Lasner has made three relatively short pilgrimages to Italy, exploring regions off the beaten path such as Piemonte in the north, and Puglia in the south, as well as Tuscany, the Veneto and Rome. Each trip has resulted in a ‘‘gallery of photos.” Although the artist has never lived in the country for an extended period, they show his ability to find the universal and the eternal in this place — the bedrock beneath the glitter of contemporary change — retaining each region’s specific character. Lasner has an unfailing eye for composition and color values; there is nothing superfluous in any of these images. With compositions so tight that every detail contributes to the whole, the photographs convey the sensibility of the unbroken reality of a centuries-old culture that has long held art at the center of ordinary living, often in the little things of the everyday that create the visual landscape.
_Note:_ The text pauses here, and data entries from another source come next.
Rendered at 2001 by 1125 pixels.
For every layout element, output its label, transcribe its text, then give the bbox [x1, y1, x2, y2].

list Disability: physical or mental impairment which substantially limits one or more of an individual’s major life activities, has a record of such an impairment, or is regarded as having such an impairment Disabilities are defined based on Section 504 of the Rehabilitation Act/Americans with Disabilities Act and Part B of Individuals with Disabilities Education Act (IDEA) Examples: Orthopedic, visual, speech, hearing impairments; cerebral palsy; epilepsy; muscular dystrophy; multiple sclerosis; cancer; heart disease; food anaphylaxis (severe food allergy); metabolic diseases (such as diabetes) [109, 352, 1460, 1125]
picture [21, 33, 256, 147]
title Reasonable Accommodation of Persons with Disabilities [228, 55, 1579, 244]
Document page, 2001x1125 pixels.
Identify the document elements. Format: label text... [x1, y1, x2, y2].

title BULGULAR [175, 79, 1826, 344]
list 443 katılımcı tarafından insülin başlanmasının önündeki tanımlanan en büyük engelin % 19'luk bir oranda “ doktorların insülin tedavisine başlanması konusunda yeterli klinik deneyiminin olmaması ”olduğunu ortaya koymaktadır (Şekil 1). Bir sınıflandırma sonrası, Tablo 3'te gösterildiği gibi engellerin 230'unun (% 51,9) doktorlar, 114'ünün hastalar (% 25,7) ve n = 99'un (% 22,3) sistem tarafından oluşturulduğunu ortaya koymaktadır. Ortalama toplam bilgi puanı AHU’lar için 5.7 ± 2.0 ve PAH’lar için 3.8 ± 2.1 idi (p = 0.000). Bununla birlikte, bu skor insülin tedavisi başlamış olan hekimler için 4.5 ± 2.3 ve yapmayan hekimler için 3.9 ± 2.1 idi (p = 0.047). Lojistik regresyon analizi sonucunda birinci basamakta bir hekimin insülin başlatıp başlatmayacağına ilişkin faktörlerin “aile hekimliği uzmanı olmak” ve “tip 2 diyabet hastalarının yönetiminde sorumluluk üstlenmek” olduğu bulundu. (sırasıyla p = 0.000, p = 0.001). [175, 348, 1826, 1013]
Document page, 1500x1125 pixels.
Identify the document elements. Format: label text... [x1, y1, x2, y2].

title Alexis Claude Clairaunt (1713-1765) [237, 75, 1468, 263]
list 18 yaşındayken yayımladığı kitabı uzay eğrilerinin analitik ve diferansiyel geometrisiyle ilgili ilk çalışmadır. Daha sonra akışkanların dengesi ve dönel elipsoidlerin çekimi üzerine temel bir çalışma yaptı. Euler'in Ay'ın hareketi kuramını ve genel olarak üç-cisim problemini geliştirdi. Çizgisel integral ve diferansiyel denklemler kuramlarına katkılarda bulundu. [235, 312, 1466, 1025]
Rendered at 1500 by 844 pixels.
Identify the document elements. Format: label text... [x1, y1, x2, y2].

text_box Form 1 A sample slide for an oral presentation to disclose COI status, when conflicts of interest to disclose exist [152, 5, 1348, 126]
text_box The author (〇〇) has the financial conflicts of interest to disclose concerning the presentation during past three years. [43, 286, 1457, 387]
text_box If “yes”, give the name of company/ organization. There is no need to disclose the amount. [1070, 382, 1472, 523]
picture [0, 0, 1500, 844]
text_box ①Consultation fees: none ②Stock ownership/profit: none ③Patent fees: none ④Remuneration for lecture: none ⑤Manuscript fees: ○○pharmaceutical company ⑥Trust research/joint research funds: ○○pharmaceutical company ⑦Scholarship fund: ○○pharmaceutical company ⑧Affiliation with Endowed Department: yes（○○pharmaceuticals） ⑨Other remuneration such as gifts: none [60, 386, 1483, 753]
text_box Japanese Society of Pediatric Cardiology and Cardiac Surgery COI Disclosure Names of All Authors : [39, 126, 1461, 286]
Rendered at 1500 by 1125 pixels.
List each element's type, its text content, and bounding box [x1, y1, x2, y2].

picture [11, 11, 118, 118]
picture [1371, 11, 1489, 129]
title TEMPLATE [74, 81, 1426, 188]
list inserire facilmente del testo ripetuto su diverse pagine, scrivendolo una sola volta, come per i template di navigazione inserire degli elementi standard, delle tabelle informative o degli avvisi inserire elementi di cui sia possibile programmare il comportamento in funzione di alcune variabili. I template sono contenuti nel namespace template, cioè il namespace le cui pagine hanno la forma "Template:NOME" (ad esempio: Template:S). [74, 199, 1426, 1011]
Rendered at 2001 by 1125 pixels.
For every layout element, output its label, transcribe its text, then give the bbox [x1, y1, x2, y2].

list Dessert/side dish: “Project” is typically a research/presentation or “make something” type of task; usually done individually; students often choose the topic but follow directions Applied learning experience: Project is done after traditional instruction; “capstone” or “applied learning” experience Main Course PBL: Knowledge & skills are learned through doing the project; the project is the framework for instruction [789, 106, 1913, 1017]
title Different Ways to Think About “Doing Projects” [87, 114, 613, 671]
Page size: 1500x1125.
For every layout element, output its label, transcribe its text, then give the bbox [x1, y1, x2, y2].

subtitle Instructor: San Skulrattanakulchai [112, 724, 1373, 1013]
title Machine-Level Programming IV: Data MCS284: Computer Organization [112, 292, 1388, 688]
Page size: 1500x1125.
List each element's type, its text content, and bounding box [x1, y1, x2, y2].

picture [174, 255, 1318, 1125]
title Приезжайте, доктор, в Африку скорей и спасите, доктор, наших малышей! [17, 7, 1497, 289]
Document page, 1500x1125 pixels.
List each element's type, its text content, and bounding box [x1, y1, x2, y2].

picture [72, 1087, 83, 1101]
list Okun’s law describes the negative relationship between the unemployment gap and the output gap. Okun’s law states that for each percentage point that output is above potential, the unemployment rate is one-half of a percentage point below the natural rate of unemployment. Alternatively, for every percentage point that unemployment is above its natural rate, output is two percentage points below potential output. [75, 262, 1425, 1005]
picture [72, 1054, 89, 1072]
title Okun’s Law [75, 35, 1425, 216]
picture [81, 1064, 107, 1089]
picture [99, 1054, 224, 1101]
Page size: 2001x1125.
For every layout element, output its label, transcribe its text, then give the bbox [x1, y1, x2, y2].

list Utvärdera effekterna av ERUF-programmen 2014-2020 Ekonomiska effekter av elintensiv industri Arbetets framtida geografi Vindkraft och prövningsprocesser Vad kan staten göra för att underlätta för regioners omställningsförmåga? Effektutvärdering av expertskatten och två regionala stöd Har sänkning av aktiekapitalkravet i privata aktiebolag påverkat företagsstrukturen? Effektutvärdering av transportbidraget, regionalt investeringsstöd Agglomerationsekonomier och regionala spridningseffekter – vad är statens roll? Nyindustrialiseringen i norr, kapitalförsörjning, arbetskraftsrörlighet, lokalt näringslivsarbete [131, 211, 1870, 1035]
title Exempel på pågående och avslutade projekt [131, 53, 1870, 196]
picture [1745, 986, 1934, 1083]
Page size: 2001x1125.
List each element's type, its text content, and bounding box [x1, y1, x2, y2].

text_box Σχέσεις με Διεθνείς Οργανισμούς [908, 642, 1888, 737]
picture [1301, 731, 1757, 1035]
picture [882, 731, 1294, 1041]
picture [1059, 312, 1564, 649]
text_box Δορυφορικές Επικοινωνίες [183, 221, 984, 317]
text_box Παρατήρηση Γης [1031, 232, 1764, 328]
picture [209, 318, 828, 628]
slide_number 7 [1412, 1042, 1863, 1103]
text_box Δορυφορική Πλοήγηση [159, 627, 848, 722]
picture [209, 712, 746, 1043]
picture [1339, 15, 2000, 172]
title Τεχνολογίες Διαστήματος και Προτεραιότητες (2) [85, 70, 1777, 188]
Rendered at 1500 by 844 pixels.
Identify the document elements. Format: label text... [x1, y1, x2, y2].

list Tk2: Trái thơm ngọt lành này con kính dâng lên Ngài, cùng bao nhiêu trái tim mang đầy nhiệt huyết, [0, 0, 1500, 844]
The richness of color in these prints is part of the secret. Lasner’s works, which he calls ‘‘photographic watercolor prints,” are taken on Kodak Portra film, permitting a very fine grain at all shutter speeds that he uses to full advantage. They are professionally scanned into a printer that jets archival water-based inks onto coated paper, allowing the artist a high degree of control over the color density. This process, and Lasner’s unusually acute sensibility to nuances of light, shade and complementary colors, produce an extraordinary body of work. Even at enlarged format (most prints in the show are 20 by 30 inches), the prints reveal detail and convey local color, so much a part of seeing Italy as it is, without digital enhancement.
Among the individual images, it’s difficult to select the most striking, although the pictures from Venice are certainly contenders. I was stopped by ‘‘Il Gondoliere,” which shows a lone gondolier steering his boat around a sharp curve in the canal. This is just the kind of image that could have been banal in other hands. Instead, because of the precision of the composition and lighting, it becomes a perfectly structured study in form and color.
The deep perspective view of ‘‘Il Gondoliere” frames two blue windows. The shape of the lower one is echoed in the windows of the buildings closest to the viewer on either side of the gondolier. The shape of the upper one is repeated twice on the right. Their nearly turquoise blue color is repeated in the curtain of the arched window on the upper left, a small ceramic direction sign on the right and a painted seat inside the boat. These create a visual triangle that locks these parts of the composition together. The blue is set against the pink, tan and complementary orange tones of the walls. In subjective terms, there’s an eloquent silence in this image of a parka-wearing gondolier steering his boat with a long pole, the same way it has been done for centuries, so ordinary and yet so particular.
Similarly, in ‘‘Finestre riflesse” (Reflected windows) and ‘‘Fila di Gondole” (Row of Gondolas), we get the look and feel of Venice without the schmaltzy edge. The former has compositional effects much like those just described of carefully echoing forms, while the latter is like a painting. It seems impossible to have just found this scene so perfectly arranged with its horizontal series of curved boats contrasting with the verticals of their poles that link with the verticals of the canal lamppost and the windows and arched doorway in the wall behind. The reflected blue of the gondola covers mingles with golden highlights in the afternoon view of the Grand Canal.
Lasner is good at reflections. There’s even a print with nothing but the shimmering reflection of a white church in the rippling water.
In Puglia, Lasner found a drier and harsher environment that nevertheless contains moments of extraordinary color. In the simple but compelling ‘‘Barche Blu,” two blue boats lie idle in the bright afternoon sun. The boats contain all three primaries: red, yellow and blue, plus white. These stand out boldly against the beige tones of the curved wall beyond. The wall’s curve begins a symphony of formal correspondences: the arch of the partially opened door echoing the curve of first boat’s prow, the lines of the stairs’ grated balustrade repeated in their shadows and in the stones of the wall on the left that contains the scene.
Two views in the Abruzzo, also on the southern Adriatic coast, capture delicate light effects that give an especially strong tactile feeling to the prints. In ‘‘Albero e la sua ombra: Anversa degli Abruzzi” (Tree and its shadow), a bent tree casts its shadow on an ancient wall in the town of Anversa. The shadows’ light gray pattern contrasts with the stones of the wall, again, in a tightly framed view. A curved street in the same town (‘‘Strada Curva”) was shot on an early Sunday morning — without the cars, dogs, strollers, trash and people that often make photography like this in Italy so difficult. It reminds me of Hopper, devoid of human presence in places where it’s nevertheless implied. Here, and in a number of other prints, Lasner’s practice allows the viewer a special place, a perspective of privilege.